§ **What to work on**
Format the lines of text in each row below as a numbered list, leaving out any blank lines.

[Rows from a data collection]

>>>>>

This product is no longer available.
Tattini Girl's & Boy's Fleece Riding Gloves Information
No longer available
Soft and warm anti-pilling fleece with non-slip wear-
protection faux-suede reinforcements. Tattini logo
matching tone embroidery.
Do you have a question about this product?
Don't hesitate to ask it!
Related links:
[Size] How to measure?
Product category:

<<<<<

§ **Reply**
1. This product is no longer available.
2. Tattini Girl's & Boy's Fleece Riding Gloves Information
3. No longer available
4. Soft and warm anti-pilling fleece with non-slip wear-
5. protection faux-suede reinforcements. Tattini logo
6. matching tone embroidery.
7. Do you have a question about this product?
8. Don't hesitate to ask it!
9. Related links:
10. [Size] How to measure?
11. Product category:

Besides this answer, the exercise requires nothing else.